**Task to carry out**
Below is a block of records; repeat all of them exactly.

Stored data entries

.....

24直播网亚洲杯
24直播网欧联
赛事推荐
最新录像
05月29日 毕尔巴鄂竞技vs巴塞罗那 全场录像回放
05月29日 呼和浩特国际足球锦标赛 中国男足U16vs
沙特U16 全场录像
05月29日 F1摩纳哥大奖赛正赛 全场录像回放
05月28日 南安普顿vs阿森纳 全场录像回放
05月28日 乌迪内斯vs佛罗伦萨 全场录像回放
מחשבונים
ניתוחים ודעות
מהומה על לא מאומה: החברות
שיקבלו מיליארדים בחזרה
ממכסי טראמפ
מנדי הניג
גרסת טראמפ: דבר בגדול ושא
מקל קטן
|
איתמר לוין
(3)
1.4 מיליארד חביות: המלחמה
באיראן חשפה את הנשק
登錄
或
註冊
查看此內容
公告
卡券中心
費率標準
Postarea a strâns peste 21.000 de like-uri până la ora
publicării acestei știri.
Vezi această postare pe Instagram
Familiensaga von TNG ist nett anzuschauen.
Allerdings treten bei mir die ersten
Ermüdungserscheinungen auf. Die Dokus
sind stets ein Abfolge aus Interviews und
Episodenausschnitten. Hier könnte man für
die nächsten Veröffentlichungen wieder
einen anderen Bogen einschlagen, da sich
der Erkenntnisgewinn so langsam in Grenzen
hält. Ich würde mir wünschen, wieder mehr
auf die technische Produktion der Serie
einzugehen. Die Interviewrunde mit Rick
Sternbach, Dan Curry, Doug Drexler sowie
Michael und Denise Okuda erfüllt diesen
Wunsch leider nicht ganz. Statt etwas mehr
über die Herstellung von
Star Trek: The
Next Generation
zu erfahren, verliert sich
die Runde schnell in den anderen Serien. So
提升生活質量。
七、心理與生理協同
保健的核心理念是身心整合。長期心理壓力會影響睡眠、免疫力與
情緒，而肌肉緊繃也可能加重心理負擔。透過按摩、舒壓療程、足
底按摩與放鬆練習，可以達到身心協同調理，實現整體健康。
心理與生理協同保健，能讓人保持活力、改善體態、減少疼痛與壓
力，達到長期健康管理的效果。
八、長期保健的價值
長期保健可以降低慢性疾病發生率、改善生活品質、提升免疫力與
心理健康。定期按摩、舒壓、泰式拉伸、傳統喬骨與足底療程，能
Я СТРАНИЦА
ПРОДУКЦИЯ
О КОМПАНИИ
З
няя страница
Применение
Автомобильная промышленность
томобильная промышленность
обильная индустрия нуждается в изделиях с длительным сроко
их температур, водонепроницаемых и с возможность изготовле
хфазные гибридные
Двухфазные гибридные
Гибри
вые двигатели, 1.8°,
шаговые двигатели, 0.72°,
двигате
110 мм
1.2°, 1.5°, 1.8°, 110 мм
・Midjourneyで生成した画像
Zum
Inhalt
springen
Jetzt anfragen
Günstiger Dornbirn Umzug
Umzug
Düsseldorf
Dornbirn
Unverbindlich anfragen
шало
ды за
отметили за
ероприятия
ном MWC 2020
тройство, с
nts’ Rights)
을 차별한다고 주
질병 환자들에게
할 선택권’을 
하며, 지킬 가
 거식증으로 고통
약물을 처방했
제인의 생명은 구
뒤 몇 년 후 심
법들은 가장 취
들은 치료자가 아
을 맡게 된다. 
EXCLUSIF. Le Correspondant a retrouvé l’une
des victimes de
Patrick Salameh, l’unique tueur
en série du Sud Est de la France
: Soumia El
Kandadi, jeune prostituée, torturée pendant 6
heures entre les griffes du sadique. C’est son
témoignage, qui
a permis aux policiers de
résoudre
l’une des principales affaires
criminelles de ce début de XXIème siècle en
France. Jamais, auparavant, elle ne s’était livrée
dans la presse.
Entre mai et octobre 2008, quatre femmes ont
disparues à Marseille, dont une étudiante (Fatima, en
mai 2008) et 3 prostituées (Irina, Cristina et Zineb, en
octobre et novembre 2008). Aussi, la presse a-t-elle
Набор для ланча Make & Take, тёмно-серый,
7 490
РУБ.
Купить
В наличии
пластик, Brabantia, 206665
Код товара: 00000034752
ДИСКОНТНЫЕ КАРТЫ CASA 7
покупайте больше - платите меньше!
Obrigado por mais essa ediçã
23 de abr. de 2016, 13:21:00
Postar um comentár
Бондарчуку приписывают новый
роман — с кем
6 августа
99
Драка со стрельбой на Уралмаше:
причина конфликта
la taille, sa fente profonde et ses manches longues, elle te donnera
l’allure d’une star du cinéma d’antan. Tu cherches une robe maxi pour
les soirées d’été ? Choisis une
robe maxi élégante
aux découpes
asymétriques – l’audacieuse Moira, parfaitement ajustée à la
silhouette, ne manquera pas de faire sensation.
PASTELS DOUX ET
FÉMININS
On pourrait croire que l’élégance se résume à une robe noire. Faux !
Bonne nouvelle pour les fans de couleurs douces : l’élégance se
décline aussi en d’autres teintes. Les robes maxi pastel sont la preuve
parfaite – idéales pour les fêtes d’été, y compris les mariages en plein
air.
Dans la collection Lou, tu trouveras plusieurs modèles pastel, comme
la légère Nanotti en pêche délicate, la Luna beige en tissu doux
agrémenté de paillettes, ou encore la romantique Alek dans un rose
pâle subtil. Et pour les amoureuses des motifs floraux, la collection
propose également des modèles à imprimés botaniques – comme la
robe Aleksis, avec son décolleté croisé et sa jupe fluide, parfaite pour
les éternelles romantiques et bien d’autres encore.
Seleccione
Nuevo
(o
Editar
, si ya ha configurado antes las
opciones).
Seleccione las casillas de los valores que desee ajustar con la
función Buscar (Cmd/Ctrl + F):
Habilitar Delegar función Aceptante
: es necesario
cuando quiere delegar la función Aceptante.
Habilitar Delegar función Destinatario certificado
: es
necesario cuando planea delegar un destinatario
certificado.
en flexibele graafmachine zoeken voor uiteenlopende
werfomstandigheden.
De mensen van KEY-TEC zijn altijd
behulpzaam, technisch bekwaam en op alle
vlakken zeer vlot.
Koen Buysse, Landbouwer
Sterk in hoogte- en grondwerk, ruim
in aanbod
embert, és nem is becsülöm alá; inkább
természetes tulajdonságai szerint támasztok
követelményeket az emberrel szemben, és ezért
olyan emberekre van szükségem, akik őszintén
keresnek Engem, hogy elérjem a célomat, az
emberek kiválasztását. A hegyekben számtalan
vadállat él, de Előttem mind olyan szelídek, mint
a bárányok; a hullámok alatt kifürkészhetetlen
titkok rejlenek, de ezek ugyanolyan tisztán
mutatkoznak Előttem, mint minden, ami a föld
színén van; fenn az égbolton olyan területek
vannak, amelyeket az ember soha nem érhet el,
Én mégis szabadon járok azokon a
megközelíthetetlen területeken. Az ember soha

.....

**Answer to the exercise**
24直播网亚洲杯
24直播网欧联
赛事推荐
最新录像
05月29日 毕尔巴鄂竞技vs巴塞罗那 全场录像回放
05月29日 呼和浩特国际足球锦标赛 中国男足U16vs
沙特U16 全场录像
05月29日 F1摩纳哥大奖赛正赛 全场录像回放
05月28日 南安普顿vs阿森纳 全场录像回放
05月28日 乌迪内斯vs佛罗伦萨 全场录像回放
מחשבונים
ניתוחים ודעות
מהומה על לא מאומה: החברות
שיקבלו מיליארדים בחזרה
ממכסי טראמפ
מנדי הניג
גרסת טראמפ: דבר בגדול ושא
מקל קטן
|
איתמר לוין
(3)
1.4 מיליארד חביות: המלחמה
באיראן חשפה את הנשק
登錄
或
註冊
查看此內容
公告
卡券中心
費率標準
Postarea a strâns peste 21.000 de like-uri până la ora
publicării acestei știri.
Vezi această postare pe Instagram
Familiensaga von TNG ist nett anzuschauen.
Allerdings treten bei mir die ersten
Ermüdungserscheinungen auf. Die Dokus
sind stets ein Abfolge aus Interviews und
Episodenausschnitten. Hier könnte man für
die nächsten Veröffentlichungen wieder
einen anderen Bogen einschlagen, da sich
der Erkenntnisgewinn so langsam in Grenzen
hält. Ich würde mir wünschen, wieder mehr
auf die technische Produktion der Serie
einzugehen. Die Interviewrunde mit Rick
Sternbach, Dan Curry, Doug Drexler sowie
Michael und Denise Okuda erfüllt diesen
Wunsch leider nicht ganz. Statt etwas mehr
über die Herstellung von
Star Trek: The
Next Generation
zu erfahren, verliert sich
die Runde schnell in den anderen Serien. So
提升生活質量。
七、心理與生理協同
保健的核心理念是身心整合。長期心理壓力會影響睡眠、免疫力與
情緒，而肌肉緊繃也可能加重心理負擔。透過按摩、舒壓療程、足
底按摩與放鬆練習，可以達到身心協同調理，實現整體健康。
心理與生理協同保健，能讓人保持活力、改善體態、減少疼痛與壓
力，達到長期健康管理的效果。
八、長期保健的價值
長期保健可以降低慢性疾病發生率、改善生活品質、提升免疫力與
心理健康。定期按摩、舒壓、泰式拉伸、傳統喬骨與足底療程，能
Я СТРАНИЦА
ПРОДУКЦИЯ
О КОМПАНИИ
З
няя страница
Применение
Автомобильная промышленность
томобильная промышленность
обильная индустрия нуждается в изделиях с длительным сроко
их температур, водонепроницаемых и с возможность изготовле
хфазные гибридные
Двухфазные гибридные
Гибри
вые двигатели, 1.8°,
шаговые двигатели, 0.72°,
двигате
110 мм
1.2°, 1.5°, 1.8°, 110 мм
・Midjourneyで生成した画像
Zum
Inhalt
springen
Jetzt anfragen
Günstiger Dornbirn Umzug
Umzug
Düsseldorf
Dornbirn
Unverbindlich anfragen
шало
ды за
отметили за
ероприятия
ном MWC 2020
тройство, с
nts’ Rights)
을 차별한다고 주
질병 환자들에게
할 선택권’을 
하며, 지킬 가
 거식증으로 고통
약물을 처방했
제인의 생명은 구
뒤 몇 년 후 심
법들은 가장 취
들은 치료자가 아
을 맡게 된다. 
EXCLUSIF. Le Correspondant a retrouvé l’une
des victimes de
Patrick Salameh, l’unique tueur
en série du Sud Est de la France
: Soumia El
Kandadi, jeune prostituée, torturée pendant 6
heures entre les griffes du sadique. C’est son
témoignage, qui
a permis aux policiers de
résoudre
l’une des principales affaires
criminelles de ce début de XXIème siècle en
France. Jamais, auparavant, elle ne s’était livrée
dans la presse.
Entre mai et octobre 2008, quatre femmes ont
disparues à Marseille, dont une étudiante (Fatima, en
mai 2008) et 3 prostituées (Irina, Cristina et Zineb, en
octobre et novembre 2008). Aussi, la presse a-t-elle
Набор для ланча Make & Take, тёмно-серый,
7 490
РУБ.
Купить
В наличии
пластик, Brabantia, 206665
Код товара: 00000034752
ДИСКОНТНЫЕ КАРТЫ CASA 7
покупайте больше - платите меньше!
Obrigado por mais essa ediçã
23 de abr. de 2016, 13:21:00
Postar um comentár
Бондарчуку приписывают новый
роман — с кем
6 августа
99
Драка со стрельбой на Уралмаше:
причина конфликта
la taille, sa fente profonde et ses manches longues, elle te donnera
l’allure d’une star du cinéma d’antan. Tu cherches une robe maxi pour
les soirées d’été ? Choisis une
robe maxi élégante
aux découpes
asymétriques – l’audacieuse Moira, parfaitement ajustée à la
silhouette, ne manquera pas de faire sensation.
PASTELS DOUX ET
FÉMININS
On pourrait croire que l’élégance se résume à une robe noire. Faux !
Bonne nouvelle pour les fans de couleurs douces : l’élégance se
décline aussi en d’autres teintes. Les robes maxi pastel sont la preuve
parfaite – idéales pour les fêtes d’été, y compris les mariages en plein
air.
Dans la collection Lou, tu trouveras plusieurs modèles pastel, comme
la légère Nanotti en pêche délicate, la Luna beige en tissu doux
agrémenté de paillettes, ou encore la romantique Alek dans un rose
pâle subtil. Et pour les amoureuses des motifs floraux, la collection
propose également des modèles à imprimés botaniques – comme la
robe Aleksis, avec son décolleté croisé et sa jupe fluide, parfaite pour
les éternelles romantiques et bien d’autres encore.
Seleccione
Nuevo
(o
Editar
, si ya ha configurado antes las
opciones).
Seleccione las casillas de los valores que desee ajustar con la
función Buscar (Cmd/Ctrl + F):
Habilitar Delegar función Aceptante
: es necesario
cuando quiere delegar la función Aceptante.
Habilitar Delegar función Destinatario certificado
: es
necesario cuando planea delegar un destinatario
certificado.
en flexibele graafmachine zoeken voor uiteenlopende
werfomstandigheden.
De mensen van KEY-TEC zijn altijd
behulpzaam, technisch bekwaam en op alle
vlakken zeer vlot.
Koen Buysse, Landbouwer
Sterk in hoogte- en grondwerk, ruim
in aanbod
embert, és nem is becsülöm alá; inkább
természetes tulajdonságai szerint támasztok
követelményeket az emberrel szemben, és ezért
olyan emberekre van szükségem, akik őszintén
keresnek Engem, hogy elérjem a célomat, az
emberek kiválasztását. A hegyekben számtalan
vadállat él, de Előttem mind olyan szelídek, mint
a bárányok; a hullámok alatt kifürkészhetetlen
titkok rejlenek, de ezek ugyanolyan tisztán
mutatkoznak Előttem, mint minden, ami a föld
színén van; fenn az égbolton olyan területek
vannak, amelyeket az ember soha nem érhet el,
Én mégis szabadon járok azokon a
megközelíthetetlen területeken. Az ember soha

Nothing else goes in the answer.